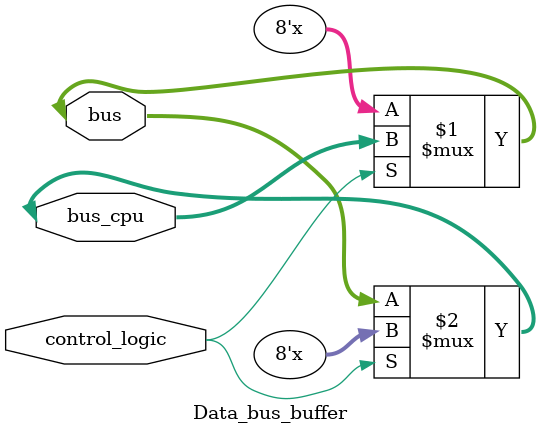
<source format=v>
`timescale 1ns / 1ps
module Data_bus_buffer( control_logic, bus_cpu, bus);

    input control_logic;
    inout [7:0] bus_cpu;
    inout [7:0] bus;


    assign bus = (control_logic)? bus_cpu : 8'bzzzz_zzzz ; // if control = 1 A processor write on ports
    assign bus_cpu = (control_logic)? 8'bzzzz_zzzz : bus; // if control = 0 processor read from ports

    endmodule

</source>
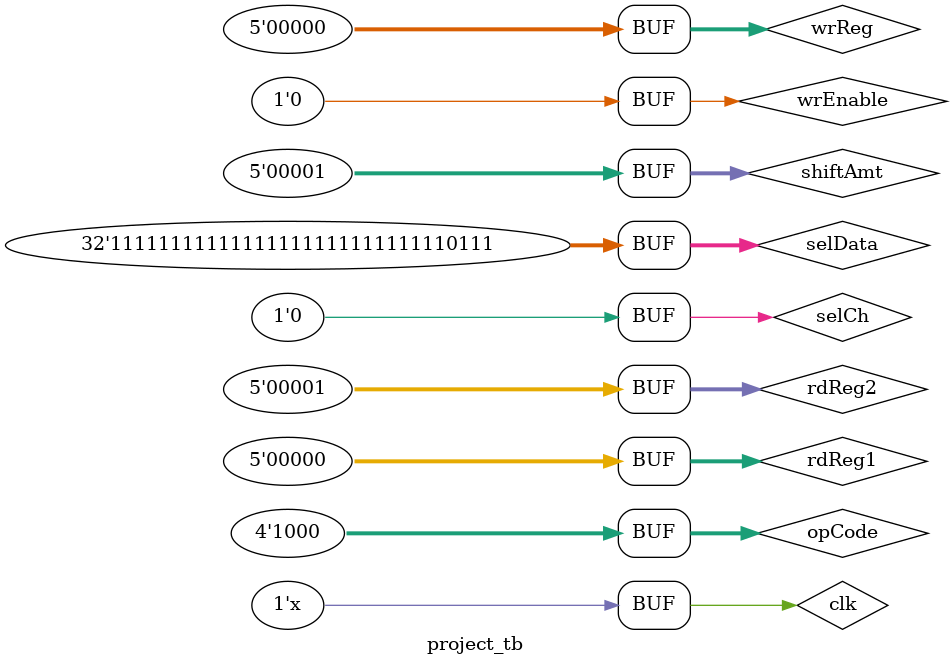
<source format=v>
module project (input wrEnable, input [4:0] wrReg, input [4:0] rdReg1, input [4:0] rdReg2, input clk, input [3:0] opCode, input [4:0] shiftAmt, output signed [31:0] result, input selCh, input [31:0] selData);

	wire [31:0] selected;
	wire signed [31:0] rdData1;
	wire signed [31:0] rdData2;

	registerFile regFile1 (wrEnable, wrReg, selected, rdReg1, rdData1, rdReg2, rdData2, clk);
	alu alu1 (rdData1, rdData2, opCode, shiftAmt, result);
	mux m1 (selCh, selData, result, selected);

endmodule

module project_tb;

	reg wrEnable;
	reg [4:0] wrReg;
	reg [4:0] rdReg1;
	reg [4:0] rdReg2;
	reg clk;
	reg [3:0] opCode;
	reg [4:0] shiftAmt;
	wire signed [31:0] result;
	reg selCh;
	reg [31:0] selData;

	always begin #5 clk = ~clk; end

	initial begin

		$monitor ("Your result = %d", result);

		clk = 0; selCh = 0;
		#10 $display ("Register file's 1st register = 1."); wrEnable = 1; wrReg = 0; selData = 1;
		#10 $display ("Register file's 2nd register = 7."); wrReg = 1; selData = 7; #10 wrEnable = 0;
		#10 $display ("Choosing register file's 1st and 2nd registers as it's outputs, and adding both."); rdReg1 = 0; rdReg2 = 1; opCode = 0;
		#10 $display ("Subtracting both."); opCode = 1;
		#10 $display ("Changing 2nd register = 0 and subtrcating both again."); wrEnable = 1; selData = 0; #10 wrEnable = 0;
		#10 $display ("Putting both registers at the terminals of an AND gate."); opCode = 2;
		#10 $display ("Putting both registers at the terminals of an OR gate."); opCode = 3;
		#10 $display ("Shifting 1st register's binary value 3 digits to the left."); shiftAmt = 3; opCode = 4;
		#10 $display ("Register file's 1st register = last operation's answer, and shifting it's binary value 3 digits to the left."); wrEnable = 1; wrReg = 0; selCh = 1; #10 wrEnable = 0;
		#10 $display ("Shifting 1st register's binary value 2 digits to the right logicaly."); shiftAmt = 2; opCode = 5;
		#10 $display ("Changing 1st register = -9 and shifting it's binary value 2 digits to the right logicaly."); wrEnable = 1; wrReg = 0; selCh = 0; selData = -9; #10 wrEnable = 0; // It'll give an unrelated answer because of the negative number.
		#10 $display ("Shifting 1st register's binary value 1 digits to the right arithmeticaly."); shiftAmt = 1; opCode = 6;
		#10 $display ("Is 1st register's value greater than 2nd register's value?"); opCode = 7;
		#10 $display ("Is 1st register's value less than 2nd register's value?"); opCode = 8;

	end

	project p1 (wrEnable, wrReg, rdReg1, rdReg2, clk, opCode, shiftAmt, result, selCh, selData);

endmodule

</source>
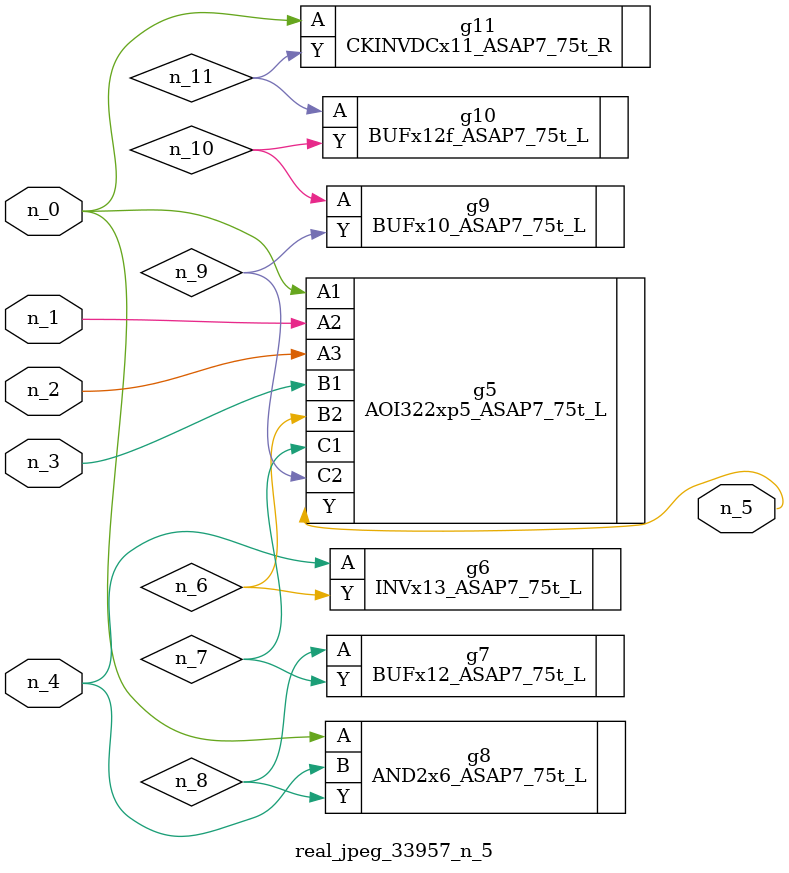
<source format=v>
module real_jpeg_33957_n_5 (n_4, n_0, n_1, n_2, n_3, n_5);

input n_4;
input n_0;
input n_1;
input n_2;
input n_3;

output n_5;

wire n_8;
wire n_11;
wire n_6;
wire n_7;
wire n_10;
wire n_9;

AOI322xp5_ASAP7_75t_L g5 ( 
.A1(n_0),
.A2(n_1),
.A3(n_2),
.B1(n_3),
.B2(n_6),
.C1(n_7),
.C2(n_9),
.Y(n_5)
);

AND2x6_ASAP7_75t_L g8 ( 
.A(n_0),
.B(n_4),
.Y(n_8)
);

CKINVDCx11_ASAP7_75t_R g11 ( 
.A(n_0),
.Y(n_11)
);

INVx13_ASAP7_75t_L g6 ( 
.A(n_4),
.Y(n_6)
);

BUFx12_ASAP7_75t_L g7 ( 
.A(n_8),
.Y(n_7)
);

BUFx10_ASAP7_75t_L g9 ( 
.A(n_10),
.Y(n_9)
);

BUFx12f_ASAP7_75t_L g10 ( 
.A(n_11),
.Y(n_10)
);


endmodule
</source>
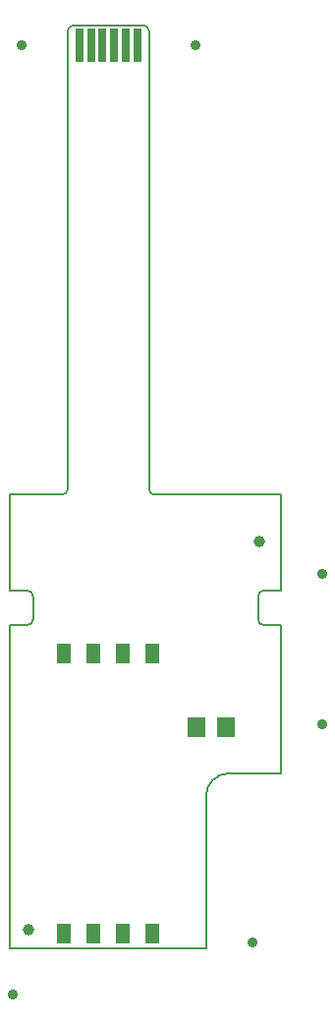
<source format=gtp>
G04 Layer_Color=8421504*
%FSLAX44Y44*%
%MOMM*%
G71*
G01*
G75*
%ADD10C,0.2000*%
%ADD13C,1.0000*%
%ADD14R,0.7000X3.0000*%
%ADD22R,1.5000X1.7001*%
%ADD23R,1.3000X1.7001*%
%ADD24C,0.9000*%
D10*
X-64999Y303064D02*
G03*
X-69999Y308064I-5000J0D01*
G01*
Y278064D02*
G03*
X-64999Y283064I0J5000D01*
G01*
X133999Y307936D02*
G03*
X128999Y302936I0J-5000D01*
G01*
Y282936D02*
G03*
X133999Y277936I5000J0D01*
G01*
X35000Y395500D02*
G03*
X40000Y390500I5000J0D01*
G01*
X-30000Y795000D02*
G03*
X-35000Y790000I0J-5000D01*
G01*
X-40000Y390500D02*
G03*
X-35000Y395500I0J5000D01*
G01*
X104000Y150500D02*
G03*
X84000Y130500I0J-20000D01*
G01*
X35000Y790000D02*
G03*
X30000Y795000I-5000J0D01*
G01*
X-85000Y308000D02*
Y390500D01*
X-84999Y278064D02*
X-69999D01*
X-84999Y308064D02*
X-69999D01*
X-64999Y283064D02*
Y303064D01*
X128999Y282936D02*
Y302936D01*
X133999Y277936D02*
X148999D01*
X133999Y307936D02*
X148999D01*
X149000Y308000D02*
Y390500D01*
X84000Y0D02*
Y130500D01*
X84000Y-0D02*
X84000Y0D01*
X-85000Y-0D02*
X84000D01*
X-85000Y390500D02*
X-40000D01*
X-85000Y-0D02*
Y278000D01*
X104000Y150500D02*
X149000D01*
Y278000D01*
X40000Y390500D02*
X149000D01*
X35000Y395500D02*
Y790000D01*
X-30000Y795000D02*
X30000D01*
X-35000Y395500D02*
Y790000D01*
D13*
X130000Y350000D02*
D03*
X-69000Y16000D02*
D03*
D14*
X-25002Y778001D02*
D03*
X-15002D02*
D03*
X-5002D02*
D03*
X5000D02*
D03*
X15000D02*
D03*
X25000D02*
D03*
D22*
X76200Y189799D02*
D03*
X101600D02*
D03*
D23*
X-38100Y11999D02*
D03*
X-12700D02*
D03*
X12700D02*
D03*
X38100D02*
D03*
X-38100Y254000D02*
D03*
X-12700D02*
D03*
X38100D02*
D03*
X12700D02*
D03*
D24*
X75000Y778000D02*
D03*
X-75000D02*
D03*
X184000Y322000D02*
D03*
X124000Y5000D02*
D03*
X184000Y193000D02*
D03*
X-82000Y-40000D02*
D03*
M02*

</source>
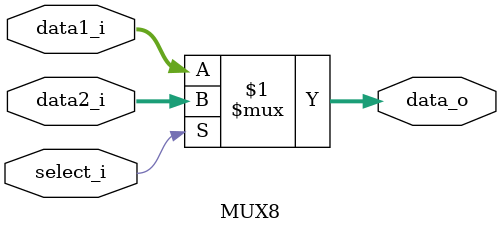
<source format=v>
module MUX8
(
	data1_i,
	data2_i,
	select_i,
	data_o
);

input	[7:0]		data1_i;
input	[7:0]		data2_i;
output	[7:0]		data_o;
input 				select_i;

assign 	data_o		=	(select_i) ? data2_i : data1_i;

endmodule
</source>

+++++

JOB ITEM →
Down to the last line, return the entries above exactly, with no pictures.

TASK ANSWER →
<source format=v>
`timescale 1ns / 1ps
module Data_bus_buffer( control_logic, bus_cpu, bus);

    input control_logic;
    inout [7:0] bus_cpu;
    inout [7:0] bus;


    assign bus = (control_logic)? bus_cpu : 8'bzzzz_zzzz ; // if control = 1 A processor write on ports
    assign bus_cpu = (control_logic)? 8'bzzzz_zzzz : bus; // if control = 0 processor read from ports

    endmodule

</source>
<source format=v>
module project (input wrEnable, input [4:0] wrReg, input [4:0] rdReg1, input [4:0] rdReg2, input clk, input [3:0] opCode, input [4:0] shiftAmt, output signed [31:0] result, input selCh, input [31:0] selData);

	wire [31:0] selected;
	wire signed [31:0] rdData1;
	wire signed [31:0] rdData2;

	registerFile regFile1 (wrEnable, wrReg, selected, rdReg1, rdData1, rdReg2, rdData2, clk);
	alu alu1 (rdData1, rdData2, opCode, shiftAmt, result);
	mux m1 (selCh, selData, result, selected);

endmodule

module project_tb;

	reg wrEnable;
	reg [4:0] wrReg;
	reg [4:0] rdReg1;
	reg [4:0] rdReg2;
	reg clk;
	reg [3:0] opCode;
	reg [4:0] shiftAmt;
	wire signed [31:0] result;
	reg selCh;
	reg [31:0] selData;

	always begin #5 clk = ~clk; end

	initial begin

		$monitor ("Your result = %d", result);

		clk = 0; selCh = 0;
		#10 $display ("Register file's 1st register = 1."); wrEnable = 1; wrReg = 0; selData = 1;
		#10 $display ("Register file's 2nd register = 7."); wrReg = 1; selData = 7; #10 wrEnable = 0;
		#10 $display ("Choosing register file's 1st and 2nd registers as it's outputs, and adding both."); rdReg1 = 0; rdReg2 = 1; opCode = 0;
		#10 $display ("Subtracting both."); opCode = 1;
		#10 $display ("Changing 2nd register = 0 and subtrcating both again."); wrEnable = 1; selData = 0; #10 wrEnable = 0;
		#10 $display ("Putting both registers at the terminals of an AND gate."); opCode = 2;
		#10 $display ("Putting both registers at the terminals of an OR gate."); opCode = 3;
		#10 $display ("Shifting 1st register's binary value 3 digits to the left."); shiftAmt = 3; opCode = 4;
		#10 $display ("Register file's 1st register = last operation's answer, and shifting it's binary value 3 digits to the left."); wrEnable = 1; wrReg = 0; selCh = 1; #10 wrEnable = 0;
		#10 $display ("Shifting 1st register's binary value 2 digits to the right logicaly."); shiftAmt = 2; opCode = 5;
		#10 $display ("Changing 1st register = -9 and shifting it's binary value 2 digits to the right logicaly."); wrEnable = 1; wrReg = 0; selCh = 0; selData = -9; #10 wrEnable = 0; // It'll give an unrelated answer because of the negative number.
		#10 $display ("Shifting 1st register's binary value 1 digits to the right arithmeticaly."); shiftAmt = 1; opCode = 6;
		#10 $display ("Is 1st register's value greater than 2nd register's value?"); opCode = 7;
		#10 $display ("Is 1st register's value less than 2nd register's value?"); opCode = 8;

	end

	project p1 (wrEnable, wrReg, rdReg1, rdReg2, clk, opCode, shiftAmt, result, selCh, selData);

endmodule

</source>
<source format=v>
module real_jpeg_33957_n_5 (n_4, n_0, n_1, n_2, n_3, n_5);

input n_4;
input n_0;
input n_1;
input n_2;
input n_3;

output n_5;

wire n_8;
wire n_11;
wire n_6;
wire n_7;
wire n_10;
wire n_9;

AOI322xp5_ASAP7_75t_L g5 ( 
.A1(n_0),
.A2(n_1),
.A3(n_2),
.B1(n_3),
.B2(n_6),
.C1(n_7),
.C2(n_9),
.Y(n_5)
);

AND2x6_ASAP7_75t_L g8 ( 
.A(n_0),
.B(n_4),
.Y(n_8)
);

CKINVDCx11_ASAP7_75t_R g11 ( 
.A(n_0),
.Y(n_11)
);

INVx13_ASAP7_75t_L g6 ( 
.A(n_4),
.Y(n_6)
);

BUFx12_ASAP7_75t_L g7 ( 
.A(n_8),
.Y(n_7)
);

BUFx10_ASAP7_75t_L g9 ( 
.A(n_10),
.Y(n_9)
);

BUFx12f_ASAP7_75t_L g10 ( 
.A(n_11),
.Y(n_10)
);


endmodule
</source>
<source format=gtp>
G04 Layer_Color=8421504*
%FSLAX44Y44*%
%MOMM*%
G71*
G01*
G75*
%ADD10C,0.2000*%
%ADD13C,1.0000*%
%ADD14R,0.7000X3.0000*%
%ADD22R,1.5000X1.7001*%
%ADD23R,1.3000X1.7001*%
%ADD24C,0.9000*%
D10*
X-64999Y303064D02*
G03*
X-69999Y308064I-5000J0D01*
G01*
Y278064D02*
G03*
X-64999Y283064I0J5000D01*
G01*
X133999Y307936D02*
G03*
X128999Y302936I0J-5000D01*
G01*
Y282936D02*
G03*
X133999Y277936I5000J0D01*
G01*
X35000Y395500D02*
G03*
X40000Y390500I5000J0D01*
G01*
X-30000Y795000D02*
G03*
X-35000Y790000I0J-5000D01*
G01*
X-40000Y390500D02*
G03*
X-35000Y395500I0J5000D01*
G01*
X104000Y150500D02*
G03*
X84000Y130500I0J-20000D01*
G01*
X35000Y790000D02*
G03*
X30000Y795000I-5000J0D01*
G01*
X-85000Y308000D02*
Y390500D01*
X-84999Y278064D02*
X-69999D01*
X-84999Y308064D02*
X-69999D01*
X-64999Y283064D02*
Y303064D01*
X128999Y282936D02*
Y302936D01*
X133999Y277936D02*
X148999D01*
X133999Y307936D02*
X148999D01*
X149000Y308000D02*
Y390500D01*
X84000Y0D02*
Y130500D01*
X84000Y-0D02*
X84000Y0D01*
X-85000Y-0D02*
X84000D01*
X-85000Y390500D02*
X-40000D01*
X-85000Y-0D02*
Y278000D01*
X104000Y150500D02*
X149000D01*
Y278000D01*
X40000Y390500D02*
X149000D01*
X35000Y395500D02*
Y790000D01*
X-30000Y795000D02*
X30000D01*
X-35000Y395500D02*
Y790000D01*
D13*
X130000Y350000D02*
D03*
X-69000Y16000D02*
D03*
D14*
X-25002Y778001D02*
D03*
X-15002D02*
D03*
X-5002D02*
D03*
X5000D02*
D03*
X15000D02*
D03*
X25000D02*
D03*
D22*
X76200Y189799D02*
D03*
X101600D02*
D03*
D23*
X-38100Y11999D02*
D03*
X-12700D02*
D03*
X12700D02*
D03*
X38100D02*
D03*
X-38100Y254000D02*
D03*
X-12700D02*
D03*
X38100D02*
D03*
X12700D02*
D03*
D24*
X75000Y778000D02*
D03*
X-75000D02*
D03*
X184000Y322000D02*
D03*
X124000Y5000D02*
D03*
X184000Y193000D02*
D03*
X-82000Y-40000D02*
D03*
M02*

</source>
<source format=v>
module MUX8
(
	data1_i,
	data2_i,
	select_i,
	data_o
);

input	[7:0]		data1_i;
input	[7:0]		data2_i;
output	[7:0]		data_o;
input 				select_i;

assign 	data_o		=	(select_i) ? data2_i : data1_i;

endmodule
</source>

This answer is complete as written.